There’s no better way to learn about the world we live in than to immerse yourself in it, as QUT property economics students discovered when they came face-to-face with Hong Kong’s housing crisis.
Fourteen property economics students were part of a two-week short-term mobility program where they learnt about the region’s heritage and the details surrounding its housing affordability problem.
“Going to Hong Kong was a life-changing experience for me,” QUT student Joshua Barrett said.
“I was exposed to a range of exciting and rewarding challenges which has improved my self-awareness and communication skills, especially with non-English speaking people.
“This is something I would never have learnt if I didn’t give it a go.”
Senior Lecturer in QUT’s School of Civil Engineering and Built Environment Dr Connie Susilawati is one of the academics who carefully crafts overseas experiences for students to help them get the most of out of their degree.
Thanks to QUT’s connections, Dr Susilawati and her students were able to network with large industry members, such as the Hong Kong Housing Society, who offer the unique opportunity to learn about housing issues in a real-world context.
“My goal is to expose students to things they would never have experienced if they had travelled on their own,” Dr Susilawati said.

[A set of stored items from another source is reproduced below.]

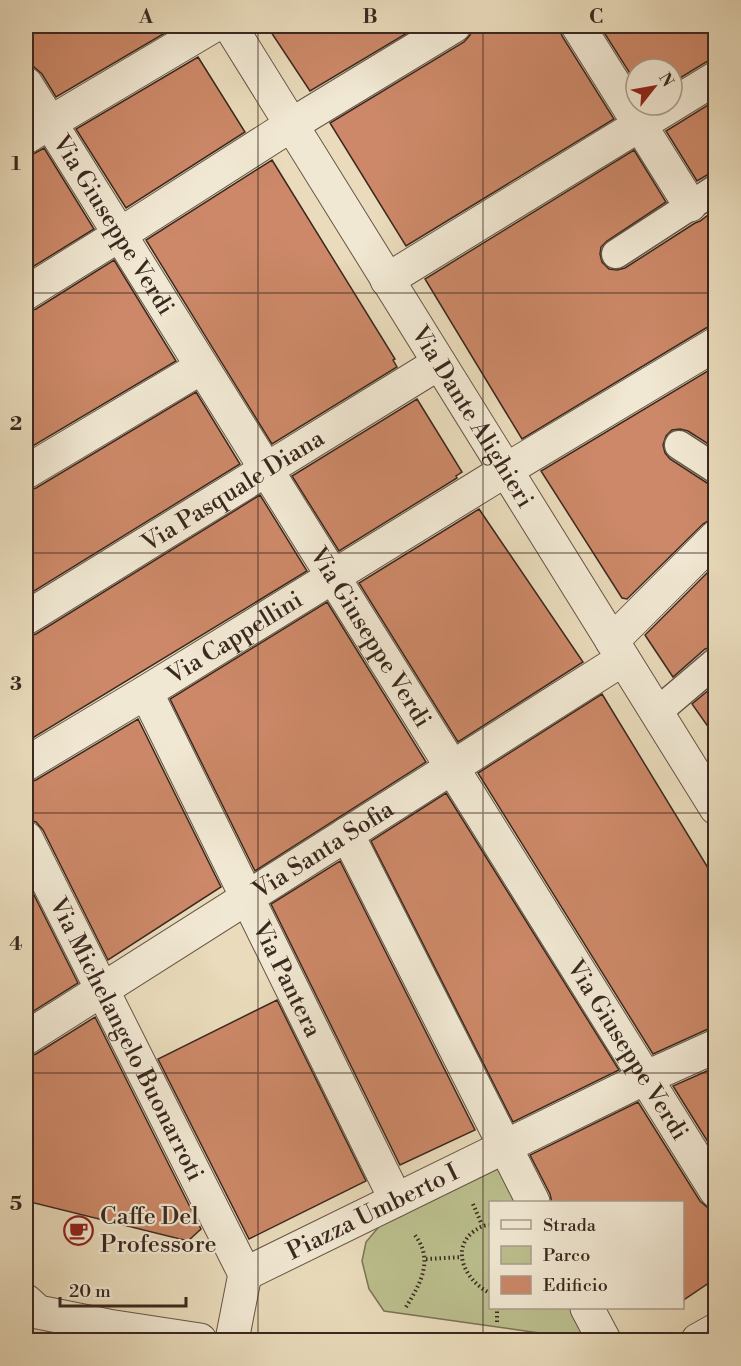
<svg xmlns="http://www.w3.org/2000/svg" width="741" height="1366" viewBox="0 0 741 1366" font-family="'Libre Bodoni',serif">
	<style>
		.green { fill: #bbbe8d; stroke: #7a7356; stroke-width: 1.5 }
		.building { fill: #cc8868; stroke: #3a281f; stroke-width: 1.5 }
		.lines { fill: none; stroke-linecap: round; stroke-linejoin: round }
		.pedestrian-casing { stroke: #665546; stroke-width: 31 }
		.minor-casing { stroke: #665546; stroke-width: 35 }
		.path { stroke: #3a281f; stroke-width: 4; stroke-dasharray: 1.5 3; stroke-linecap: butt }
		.pedestrian { stroke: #f1e8d3; stroke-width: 28 }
		.minor { stroke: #f1e8d3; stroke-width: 33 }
		.grid { fill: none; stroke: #3a281f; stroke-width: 1.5; stroke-opacity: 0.55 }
		.labels { text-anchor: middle; stroke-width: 4.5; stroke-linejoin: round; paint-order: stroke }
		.street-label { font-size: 24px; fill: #3a281f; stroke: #f1e8d3 }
		.poi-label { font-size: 24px; fill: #3a281f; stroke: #f1e8d3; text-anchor: start }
		.neatline { fill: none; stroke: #3a281f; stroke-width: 2 }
		.grid-label { font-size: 20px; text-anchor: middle; font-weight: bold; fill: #3a281f }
	</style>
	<rect width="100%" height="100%" fill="#e9dbbb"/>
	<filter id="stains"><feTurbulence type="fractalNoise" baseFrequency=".00333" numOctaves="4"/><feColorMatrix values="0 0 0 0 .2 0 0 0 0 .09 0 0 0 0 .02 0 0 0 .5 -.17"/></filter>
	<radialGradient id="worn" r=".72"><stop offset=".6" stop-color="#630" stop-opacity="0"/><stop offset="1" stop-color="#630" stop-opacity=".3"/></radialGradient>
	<path class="green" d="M502,1161l20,41h-32v106h83l16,32 -205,-29 -15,-22 -7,-28 4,-19 16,-19z"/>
	<path class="building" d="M26,26h151l-121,71 -14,-23 -8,-7 -8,-2z
		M267,26h152l-109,65z
		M473,26h86l3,10 52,83 -208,127 -76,-123 134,-81 6,-7z
		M600,26h116v33l-10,3 -34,21v-14h-36v14z
		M198,57l47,75 -119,76 -50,-79z
		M716,100v73l-9,2 -10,6 -31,-50z
		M44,148l50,81 -68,42v-115l9,-3z
		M634,150l32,52 -59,39 -6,6 -1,7 2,8 7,7 8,1 8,-2 70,-45 5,-2 16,-12v116l-10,3 -184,111 -97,-160z
		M272,160l123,199 -2,1 4,7 -125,77 -126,-204z
		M114,260l62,101 -150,89v-138l10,-3z
		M716,366v83l-28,-18 -8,-2 -8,1 -6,6 -3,9 2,8 5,6 37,24 9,2v34h-5l-8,5 -76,75 -5,-1 -81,-127z
		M196,392l44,72 -214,132v-105l10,-3z
		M417,399l45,73 -6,4 1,2 -118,73 -47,-75z
		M260,495l47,76 -281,171v-105l10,-3z
		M479,509l104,153 -125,80 -99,-159z
		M716,564v82l-11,3 -32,28 -28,-42z
		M327,602l99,160 -171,109 -85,-172z
		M716,684v54l-24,-34z
		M602,694l114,187v147l-8,1 -55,25 -175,-281z
		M138,719l83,168 -113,73 -65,-130 -7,-8 -10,-2v-37l10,-3z
		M446,793l173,277 -106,52 -142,-281z
		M340,861l135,269 -75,35 -129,-261z
		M26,879l52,104 -52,33z
		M277,1000l89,181 -117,58 -91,-180z
		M95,1017l106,212 -13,12 -162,-40v-144l10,-3z
		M716,1067v88l-43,-69z
		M638,1102l62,99 7,6 9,3v68l-34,23v-98h-130l-2,-9 -20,-39z"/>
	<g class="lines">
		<defs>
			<path id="pedestrian" d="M616,254l100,-65
				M679,445l37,24
				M656,713l60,-51"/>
			<g id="minor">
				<path id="s1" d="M230,26l486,782"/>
				<path d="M578,26l112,179"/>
				<path id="s2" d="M26,84l690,1107"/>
				<path d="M26,137l187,-111"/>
				<path d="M387,280l329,-202"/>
				<path d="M26,293l93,-58 172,-110 163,-99"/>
				<path d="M26,472l176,-105"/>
				<path id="s3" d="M26,618l413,-255"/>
				<path d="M612,641l104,-104"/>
				<path id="s4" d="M146,692l250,508"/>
				<path id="s5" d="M26,764l120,-72 360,-222 210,-126"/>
				<path d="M347,834l186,368"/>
				<path id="s6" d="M26,838l219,436"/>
				<path id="s7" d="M26,1038l597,-379"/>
				<path id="s8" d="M245,1274l400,-196 71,-32"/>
				<path d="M26,1301l12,11 70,14 92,14"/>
				<path d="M587,1308l17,32"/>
				<path d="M232,1340l13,-66"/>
				<path d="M698,1340l18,-10"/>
			</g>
		</defs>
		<use href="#pedestrian" class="pedestrian-casing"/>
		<use href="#minor" class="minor-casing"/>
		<path class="path" d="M473,1204l9,21
			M490,1225c-7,0 -10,2 -17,7 -24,19 -5,51 17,61
			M426,1259l36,-2
			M406,1307c15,-24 29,-49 7,-74
			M497,1322v-14"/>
		<use href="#pedestrian" class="pedestrian"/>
		<use href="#minor" class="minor"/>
	</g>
	<path class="grid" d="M258,26v1314M483,26v1314M26,293h690M26,553h690M26,813h690M26,1073h690"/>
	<defs>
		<symbol id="cafe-ring" viewBox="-11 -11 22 22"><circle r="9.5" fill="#f1e8d3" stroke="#8f2418" stroke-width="1.5"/><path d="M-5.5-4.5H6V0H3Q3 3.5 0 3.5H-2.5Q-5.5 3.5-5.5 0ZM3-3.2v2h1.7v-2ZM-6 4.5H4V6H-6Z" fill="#8f2418"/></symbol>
	</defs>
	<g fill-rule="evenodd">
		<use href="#cafe-ring" x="62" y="1214" width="33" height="33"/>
	</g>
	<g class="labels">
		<g class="street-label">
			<text dy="8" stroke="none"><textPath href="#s2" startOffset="166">Via Giuseppe Verdi</textPath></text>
			<text dy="8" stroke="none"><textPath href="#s1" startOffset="460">Via Dante Alighieri</textPath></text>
			<text dy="8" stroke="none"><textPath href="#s3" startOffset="243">Via Pasquale Diana</textPath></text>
			<text dy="8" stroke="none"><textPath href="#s5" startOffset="244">Via Cappellini</textPath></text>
			<text dy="8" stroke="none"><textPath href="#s2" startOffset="652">Via Giuseppe Verdi</textPath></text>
			<text dy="8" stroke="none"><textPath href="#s7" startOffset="352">Via Santa Sofia</textPath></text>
			<text dy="8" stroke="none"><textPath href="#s4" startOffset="320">Via Pantera</textPath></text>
			<text dy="8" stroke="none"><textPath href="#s6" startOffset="225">Via Michelangelo Buonarroti</textPath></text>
			<text dy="8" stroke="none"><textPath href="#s2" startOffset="1138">Via Giuseppe Verdi</textPath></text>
			<text dy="8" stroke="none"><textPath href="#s8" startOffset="142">Piazza Umberto I</textPath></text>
		</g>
		<g class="poi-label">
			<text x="100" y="1224">Caffe Del<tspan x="100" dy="28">Professore</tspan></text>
		</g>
	</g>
	<rect width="741" height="1366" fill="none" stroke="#e9dbbb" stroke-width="66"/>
	<rect x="489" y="1201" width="195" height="108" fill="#f1e8d3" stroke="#a89b8b" stroke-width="1.5"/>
	<rect x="501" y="1220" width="30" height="9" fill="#f1e8d3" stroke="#a89b8b" stroke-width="1.5"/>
	<text x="543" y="1231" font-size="18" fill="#3a281f">Strada</text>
	<rect x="501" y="1246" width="30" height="18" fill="#bbbe8d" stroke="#a89b8b" stroke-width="1.5"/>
	<text x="543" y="1261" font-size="18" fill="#3a281f">Parco</text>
	<rect x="501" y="1276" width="30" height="18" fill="#cc8868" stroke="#a89b8b" stroke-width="1.5"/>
	<text x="543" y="1291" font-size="18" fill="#3a281f">Edificio</text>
	<g transform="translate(654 87) rotate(59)"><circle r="28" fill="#f1e8d3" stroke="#a89b8b" stroke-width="1.5"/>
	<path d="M0-4.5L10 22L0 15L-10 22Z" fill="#8f2418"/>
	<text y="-9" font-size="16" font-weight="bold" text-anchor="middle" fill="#3a281f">N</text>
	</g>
	<path d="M60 1297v9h126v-9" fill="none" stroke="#3a281f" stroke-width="3"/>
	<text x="69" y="1297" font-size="18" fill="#3a281f" stroke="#f1e8d3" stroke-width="4.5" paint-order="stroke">20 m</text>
	<rect x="33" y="33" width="675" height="1300" class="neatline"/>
	<g class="grid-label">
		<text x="146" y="23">A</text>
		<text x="370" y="23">B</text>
		<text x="596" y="23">C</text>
		<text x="16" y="170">1</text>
		<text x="16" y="430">2</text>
		<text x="16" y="690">3</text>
		<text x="16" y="950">4</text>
		<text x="16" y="1210">5</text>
	</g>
	<rect width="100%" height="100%" filter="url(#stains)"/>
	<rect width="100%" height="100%" fill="url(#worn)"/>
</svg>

“Hong Kong is ranked last for housing affordability and yet only 25% of the land is being used for development.
“I want students to come away from this program understanding why this is the case and knowing how to prevent Australia from falling into a similar problem.”
In her classes, Dr Susilawati urges students to consider the career opportunities that can come out of international exchange.
“Students should take the opportunity to experience real-world learning whenever they can,” she said.
“When a company looks at a resume, they want to know what that individual learnt at university and what they were you exposed to.
“The benefits of international exchange for students and their future is immeasurable.”
Every year hundreds of QUT students travel overseas creating valuable life experiences and immersing themselves in diverse cultures as part of their studies.
Chelsie Kumar (below) was one of those students.
“Travelling the world is something I always dreamed of,” Ms Kumar said.
“I travelled to many countries while continuing my degree on a 12-month exchange, built networks with people from different cultures and engaged in different learning methods.”
QUT supports many students who want to undertake overseas trips, with bursaries and scholarships, including through the Australian Government’s New Colombo Plan (NCP).
The NCP is an initiative to support undergraduate students participating in student mobility programs in the Indo-Pacific region.
Benjamin Cox, Senior International Student Mobility Officer for QUT International, encourages students to think about joining an international exchange program.
“Students have a once-in-a-lifetime opportunity to experience new cultures and develop a certain skillset through programs like the NCP,” Mr Cox said.
“They can work with the Engineers without Borders program to assist rural communities or develop a professional-level skillset through internships in well-known companies overseas.
“I recommend anyone that’s interested should get in touch with their faculty or QUT Global to find out which program is right for them.”